Властью, данной ему Администрацией штата Массачусетс, мистер Бловелт объявил нас мужем и женой. …Сейчас, по зрелом размышлении, я вспоминаю, что наша «вечеринка после матча» (как выразился Стрэттон) была претенциозно непритязательной. Дженни и я наотрез отказались от традиционного раута с шампанским, и мы пошли пить пиво к Кронину. Помнится, Джим Кронин выставил каждому по кружке пива бесплатно — в знак уважения к «величайшему хоккеисту Гарварда со времен братьев Клиари».

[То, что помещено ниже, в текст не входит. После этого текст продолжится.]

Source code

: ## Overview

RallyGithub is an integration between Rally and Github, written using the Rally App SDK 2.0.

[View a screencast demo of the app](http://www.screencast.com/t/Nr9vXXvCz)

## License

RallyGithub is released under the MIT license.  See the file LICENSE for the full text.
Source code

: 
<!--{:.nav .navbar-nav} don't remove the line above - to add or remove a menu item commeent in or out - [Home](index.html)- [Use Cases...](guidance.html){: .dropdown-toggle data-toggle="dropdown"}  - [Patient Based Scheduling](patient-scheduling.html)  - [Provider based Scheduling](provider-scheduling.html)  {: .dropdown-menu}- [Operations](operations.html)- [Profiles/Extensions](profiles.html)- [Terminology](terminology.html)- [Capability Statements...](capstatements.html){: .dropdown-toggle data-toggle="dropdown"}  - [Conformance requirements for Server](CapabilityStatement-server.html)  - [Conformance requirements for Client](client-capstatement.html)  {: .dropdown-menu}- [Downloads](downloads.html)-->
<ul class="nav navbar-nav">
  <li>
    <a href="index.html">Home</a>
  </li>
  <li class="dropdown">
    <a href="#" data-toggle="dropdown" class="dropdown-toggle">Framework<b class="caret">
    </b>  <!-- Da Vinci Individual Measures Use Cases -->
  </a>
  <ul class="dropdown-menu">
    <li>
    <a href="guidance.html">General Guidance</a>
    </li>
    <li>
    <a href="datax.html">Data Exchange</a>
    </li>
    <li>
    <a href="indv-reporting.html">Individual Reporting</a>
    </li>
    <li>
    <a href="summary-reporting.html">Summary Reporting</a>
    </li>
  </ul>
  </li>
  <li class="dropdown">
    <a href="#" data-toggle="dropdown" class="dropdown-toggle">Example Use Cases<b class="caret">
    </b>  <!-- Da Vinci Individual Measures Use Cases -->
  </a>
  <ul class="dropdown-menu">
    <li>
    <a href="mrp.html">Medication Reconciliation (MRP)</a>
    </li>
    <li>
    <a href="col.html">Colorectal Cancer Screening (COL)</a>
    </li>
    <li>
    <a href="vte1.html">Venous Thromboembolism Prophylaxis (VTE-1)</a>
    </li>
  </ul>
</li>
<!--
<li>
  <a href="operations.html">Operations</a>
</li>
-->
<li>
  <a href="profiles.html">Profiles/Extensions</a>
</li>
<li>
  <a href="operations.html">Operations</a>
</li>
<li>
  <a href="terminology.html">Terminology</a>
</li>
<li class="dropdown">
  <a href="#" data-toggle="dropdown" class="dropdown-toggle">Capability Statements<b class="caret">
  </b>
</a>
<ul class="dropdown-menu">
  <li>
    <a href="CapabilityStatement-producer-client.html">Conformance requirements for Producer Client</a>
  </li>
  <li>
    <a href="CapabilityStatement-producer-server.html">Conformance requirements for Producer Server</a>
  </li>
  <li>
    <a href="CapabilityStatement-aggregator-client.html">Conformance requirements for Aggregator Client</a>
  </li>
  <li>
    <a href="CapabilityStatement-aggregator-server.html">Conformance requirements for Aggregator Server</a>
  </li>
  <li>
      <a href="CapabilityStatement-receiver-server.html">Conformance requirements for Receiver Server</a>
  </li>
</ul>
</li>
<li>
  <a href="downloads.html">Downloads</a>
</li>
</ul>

— Какого черта! — не соглашался Фил Кавиллери, стуча кулаком по столу. — Он лучше, чем все эти Клиари, вместе взятые.

Вероятно, Филипп хотел сказать (ведь игры Гарвардской хоккейной команды он не видел ни разу), что, как бы хорошо ни гоняли на коньках Бобби и Билли Клиари, ни один из них не сумел жениться на его очаровательной дочери. По-моему, все напились всмятку.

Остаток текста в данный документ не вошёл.